28 ağustos 1828 yılında doğan tolstoy ailesine ait büyük topraklarda zengin bir birey olarak dünyaya geldi. öyle ki atalarından biri çar petro, yeğenlerinden biri şair ve oyun yazarı kont ve dedesi prens volkonski büyük katerina ordularının başkomutanı idi.
sosyal durumu ve sahip olduğu zenginlikler bakımından hayatının sonuna kadar refah içinde yaşayacağı belliydi. emri altında çalışan yüzlerce insanın yaşamı ve ölümü iki dudağının arasındaydı. isteseydi rus sosyetesinin içinde gününü gün edebilecek varlıklı bir adamdı. ama öyle yapmadı.
daha altı yaşına varamadan annesini dokuz yaşına geldiğinde de babasını kaybetti.
iyi kalpli tatyana teyzesinin hem kendisine hem de kardeşlerine bakmasıyla bu merhametli kadından çok şey öğrendi.
ilk gençlik çağından beri hem gerçeklerin peşinden koştu hem de hayatın güzel yanlarını ve çılgın zevklerini aramaya koyuldu.
dünyaya soylu bir aristokrat olarak geldiği halde hiçbir zaman bundan övünme payı çıkarmamış, tersine “yüzüm bir köylünün yüzünden farksız” demiştir.

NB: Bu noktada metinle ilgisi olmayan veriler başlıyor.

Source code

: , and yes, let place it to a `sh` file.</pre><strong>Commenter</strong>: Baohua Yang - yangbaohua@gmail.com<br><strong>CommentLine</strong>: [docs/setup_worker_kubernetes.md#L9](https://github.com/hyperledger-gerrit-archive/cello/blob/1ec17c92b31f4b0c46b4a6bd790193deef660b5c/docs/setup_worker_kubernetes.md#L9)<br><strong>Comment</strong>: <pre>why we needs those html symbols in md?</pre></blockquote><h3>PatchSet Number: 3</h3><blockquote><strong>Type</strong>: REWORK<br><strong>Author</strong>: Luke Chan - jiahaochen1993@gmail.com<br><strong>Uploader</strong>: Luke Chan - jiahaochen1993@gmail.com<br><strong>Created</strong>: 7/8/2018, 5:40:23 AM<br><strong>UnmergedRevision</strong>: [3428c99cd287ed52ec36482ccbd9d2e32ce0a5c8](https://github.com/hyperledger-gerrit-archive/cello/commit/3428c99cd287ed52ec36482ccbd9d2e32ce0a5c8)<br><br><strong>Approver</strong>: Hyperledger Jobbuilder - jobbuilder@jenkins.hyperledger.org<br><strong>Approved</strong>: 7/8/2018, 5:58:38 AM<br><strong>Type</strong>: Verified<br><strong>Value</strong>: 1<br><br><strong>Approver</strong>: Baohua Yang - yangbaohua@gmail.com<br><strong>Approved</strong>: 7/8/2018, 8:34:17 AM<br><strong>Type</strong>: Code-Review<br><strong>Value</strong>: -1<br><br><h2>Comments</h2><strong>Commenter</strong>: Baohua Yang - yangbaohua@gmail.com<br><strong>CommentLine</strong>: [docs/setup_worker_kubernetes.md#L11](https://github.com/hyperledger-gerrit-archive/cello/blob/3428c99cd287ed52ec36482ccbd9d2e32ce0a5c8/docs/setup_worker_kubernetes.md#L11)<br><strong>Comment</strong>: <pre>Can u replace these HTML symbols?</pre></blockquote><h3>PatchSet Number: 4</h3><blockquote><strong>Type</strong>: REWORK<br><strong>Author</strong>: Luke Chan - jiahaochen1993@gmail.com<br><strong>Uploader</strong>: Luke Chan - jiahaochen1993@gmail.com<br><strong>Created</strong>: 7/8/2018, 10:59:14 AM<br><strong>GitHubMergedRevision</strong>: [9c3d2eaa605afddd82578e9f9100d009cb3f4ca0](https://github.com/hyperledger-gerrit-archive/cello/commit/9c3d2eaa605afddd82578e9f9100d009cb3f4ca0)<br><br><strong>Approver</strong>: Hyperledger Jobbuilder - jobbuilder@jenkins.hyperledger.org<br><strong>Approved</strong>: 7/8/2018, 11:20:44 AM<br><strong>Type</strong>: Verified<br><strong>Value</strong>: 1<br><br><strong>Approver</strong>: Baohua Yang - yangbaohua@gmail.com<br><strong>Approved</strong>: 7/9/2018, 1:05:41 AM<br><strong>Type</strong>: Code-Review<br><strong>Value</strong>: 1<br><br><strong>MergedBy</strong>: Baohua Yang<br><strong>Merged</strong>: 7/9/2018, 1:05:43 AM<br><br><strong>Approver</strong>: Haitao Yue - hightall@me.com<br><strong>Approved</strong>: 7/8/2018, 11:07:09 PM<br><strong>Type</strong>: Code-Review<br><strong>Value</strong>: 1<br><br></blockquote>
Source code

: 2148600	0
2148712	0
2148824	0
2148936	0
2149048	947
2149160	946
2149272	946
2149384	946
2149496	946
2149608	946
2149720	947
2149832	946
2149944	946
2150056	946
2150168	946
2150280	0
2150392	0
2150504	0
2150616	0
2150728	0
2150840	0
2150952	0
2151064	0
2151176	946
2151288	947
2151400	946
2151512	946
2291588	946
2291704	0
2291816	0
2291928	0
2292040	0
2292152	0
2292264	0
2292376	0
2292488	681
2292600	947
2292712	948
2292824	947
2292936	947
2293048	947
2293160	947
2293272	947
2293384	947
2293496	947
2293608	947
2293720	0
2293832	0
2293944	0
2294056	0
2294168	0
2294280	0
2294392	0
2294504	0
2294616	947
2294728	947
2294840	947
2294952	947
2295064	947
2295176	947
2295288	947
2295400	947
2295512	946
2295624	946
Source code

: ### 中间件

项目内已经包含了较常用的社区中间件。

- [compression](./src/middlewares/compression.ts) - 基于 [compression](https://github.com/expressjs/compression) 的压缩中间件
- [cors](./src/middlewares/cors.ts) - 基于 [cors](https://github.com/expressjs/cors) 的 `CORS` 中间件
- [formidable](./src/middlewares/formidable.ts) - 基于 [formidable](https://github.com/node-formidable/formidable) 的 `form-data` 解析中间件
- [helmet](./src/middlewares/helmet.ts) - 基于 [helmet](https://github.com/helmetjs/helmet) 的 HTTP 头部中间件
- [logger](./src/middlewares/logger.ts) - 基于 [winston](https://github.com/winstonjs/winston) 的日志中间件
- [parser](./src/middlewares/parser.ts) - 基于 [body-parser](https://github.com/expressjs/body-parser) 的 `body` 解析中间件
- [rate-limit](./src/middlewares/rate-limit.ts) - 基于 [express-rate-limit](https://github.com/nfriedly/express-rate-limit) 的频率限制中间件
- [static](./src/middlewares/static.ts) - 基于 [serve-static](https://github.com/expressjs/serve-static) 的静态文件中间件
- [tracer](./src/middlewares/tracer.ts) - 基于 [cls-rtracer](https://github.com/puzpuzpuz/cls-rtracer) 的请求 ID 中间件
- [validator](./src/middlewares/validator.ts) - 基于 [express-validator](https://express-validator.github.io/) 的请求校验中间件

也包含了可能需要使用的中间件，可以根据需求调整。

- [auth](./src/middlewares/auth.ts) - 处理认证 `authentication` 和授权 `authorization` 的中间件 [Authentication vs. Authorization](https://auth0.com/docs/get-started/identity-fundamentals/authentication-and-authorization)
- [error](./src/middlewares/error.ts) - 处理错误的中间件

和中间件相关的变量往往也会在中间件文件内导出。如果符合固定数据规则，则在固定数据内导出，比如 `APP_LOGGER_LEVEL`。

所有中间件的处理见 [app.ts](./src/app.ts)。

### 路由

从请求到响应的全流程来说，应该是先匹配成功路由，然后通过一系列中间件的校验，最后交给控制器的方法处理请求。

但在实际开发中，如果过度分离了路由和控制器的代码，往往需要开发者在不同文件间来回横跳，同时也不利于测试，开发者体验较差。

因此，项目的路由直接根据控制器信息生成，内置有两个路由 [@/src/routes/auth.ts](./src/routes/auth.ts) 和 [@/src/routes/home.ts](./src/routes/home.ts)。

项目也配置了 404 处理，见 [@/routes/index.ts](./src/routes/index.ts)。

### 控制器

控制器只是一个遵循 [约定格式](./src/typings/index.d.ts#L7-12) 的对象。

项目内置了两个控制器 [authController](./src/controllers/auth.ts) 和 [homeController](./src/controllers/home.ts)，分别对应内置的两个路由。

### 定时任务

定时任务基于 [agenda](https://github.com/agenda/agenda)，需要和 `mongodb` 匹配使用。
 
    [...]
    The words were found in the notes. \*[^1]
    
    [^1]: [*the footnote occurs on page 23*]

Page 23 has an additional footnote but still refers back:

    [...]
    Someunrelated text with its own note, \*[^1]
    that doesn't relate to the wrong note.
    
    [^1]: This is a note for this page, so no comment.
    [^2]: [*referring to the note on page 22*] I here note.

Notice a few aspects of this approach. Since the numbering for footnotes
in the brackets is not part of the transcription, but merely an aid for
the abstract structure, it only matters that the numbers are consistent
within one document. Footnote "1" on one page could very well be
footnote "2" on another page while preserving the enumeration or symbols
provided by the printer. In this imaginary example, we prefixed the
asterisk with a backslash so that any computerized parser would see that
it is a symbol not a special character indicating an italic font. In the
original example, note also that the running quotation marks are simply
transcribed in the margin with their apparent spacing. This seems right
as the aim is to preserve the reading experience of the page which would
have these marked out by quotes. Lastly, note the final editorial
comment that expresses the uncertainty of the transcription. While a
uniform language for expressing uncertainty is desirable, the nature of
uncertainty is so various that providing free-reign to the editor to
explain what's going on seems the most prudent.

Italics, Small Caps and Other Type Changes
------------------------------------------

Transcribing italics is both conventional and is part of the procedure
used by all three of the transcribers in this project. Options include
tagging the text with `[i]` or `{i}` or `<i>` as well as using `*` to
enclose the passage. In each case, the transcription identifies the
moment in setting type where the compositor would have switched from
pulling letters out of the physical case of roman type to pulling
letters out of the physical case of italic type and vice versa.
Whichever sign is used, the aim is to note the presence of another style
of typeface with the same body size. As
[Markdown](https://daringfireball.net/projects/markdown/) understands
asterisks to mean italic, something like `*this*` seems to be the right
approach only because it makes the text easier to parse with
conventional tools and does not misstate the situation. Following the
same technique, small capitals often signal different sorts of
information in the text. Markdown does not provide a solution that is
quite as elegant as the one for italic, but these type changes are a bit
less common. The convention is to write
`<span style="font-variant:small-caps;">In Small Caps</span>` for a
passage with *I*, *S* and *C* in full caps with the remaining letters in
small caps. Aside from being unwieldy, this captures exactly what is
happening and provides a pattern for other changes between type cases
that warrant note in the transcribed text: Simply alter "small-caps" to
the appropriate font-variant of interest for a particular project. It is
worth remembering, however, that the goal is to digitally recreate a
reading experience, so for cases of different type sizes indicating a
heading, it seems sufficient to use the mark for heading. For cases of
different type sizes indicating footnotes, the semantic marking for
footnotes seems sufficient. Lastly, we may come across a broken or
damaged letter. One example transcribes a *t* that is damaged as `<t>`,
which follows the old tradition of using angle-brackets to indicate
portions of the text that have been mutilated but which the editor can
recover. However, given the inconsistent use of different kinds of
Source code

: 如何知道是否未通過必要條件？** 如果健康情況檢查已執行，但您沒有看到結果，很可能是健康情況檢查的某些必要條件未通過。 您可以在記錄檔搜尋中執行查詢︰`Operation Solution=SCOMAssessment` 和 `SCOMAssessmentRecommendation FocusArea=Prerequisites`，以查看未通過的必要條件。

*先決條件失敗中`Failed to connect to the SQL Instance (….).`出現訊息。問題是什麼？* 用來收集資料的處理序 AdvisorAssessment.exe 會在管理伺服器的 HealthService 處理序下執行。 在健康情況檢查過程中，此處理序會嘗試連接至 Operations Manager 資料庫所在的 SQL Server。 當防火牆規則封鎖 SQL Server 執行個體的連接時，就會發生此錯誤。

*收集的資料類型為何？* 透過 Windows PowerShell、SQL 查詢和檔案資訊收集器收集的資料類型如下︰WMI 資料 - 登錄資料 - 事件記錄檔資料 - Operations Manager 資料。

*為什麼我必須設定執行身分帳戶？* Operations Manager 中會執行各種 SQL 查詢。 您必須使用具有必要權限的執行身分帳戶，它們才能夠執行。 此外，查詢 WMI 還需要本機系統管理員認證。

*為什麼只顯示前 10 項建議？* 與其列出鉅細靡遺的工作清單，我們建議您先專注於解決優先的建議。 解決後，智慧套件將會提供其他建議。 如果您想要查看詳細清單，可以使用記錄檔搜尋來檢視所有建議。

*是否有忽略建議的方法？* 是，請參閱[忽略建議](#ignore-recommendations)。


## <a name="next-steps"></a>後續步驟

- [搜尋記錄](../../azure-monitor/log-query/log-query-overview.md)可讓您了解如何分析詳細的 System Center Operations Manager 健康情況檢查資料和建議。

tolstoy gençliğinde itibaren ne kadar çirkin olduğunun farkına varmaya başladı. bir seferinde şunu sormuştu ; “benimkiler gibi böylesine koca burunlu bu kadar kalın dudaklı böyle çipil ve küçük gözlü bir adamın dünyada mutluluğu bulması hiç mümkün müdür ?”
soru cevapsız kaldı.
çirkinliğini örtbas etmek için de daha sakalı çenesinden çıkar çıkmaz yüzünü mümkün olduğu kadar sakalıyla kapatmaya çalıştı.
eserlerinde yakaladığı başarı önce rusya sonra da bütün avrupa’ya yayıldı. çok defa onu görmek için uzak yerlerden geliyorlar sofada üstadı bekliyorlar ve içeriye iri yarı, heybetli görünüşlü, kocaman papaz sakallı bir devin, bir dâhinin gelmesini bekliyorlardı. fakat tolstoy içeriye girdiğinde herkes şaşıp kalıyordu. ziyaretçilerden birisi şunu karalamıştı; “kısa boylu, tıknaz bir adam: öyle çabuk hareketleri var ki sanki sakalı titriyor, yürümüyor, sanki koşuyor. “hoş geldiniz” derken o kadar neşeli ki insan karşısında bir çocuk var sanıyor”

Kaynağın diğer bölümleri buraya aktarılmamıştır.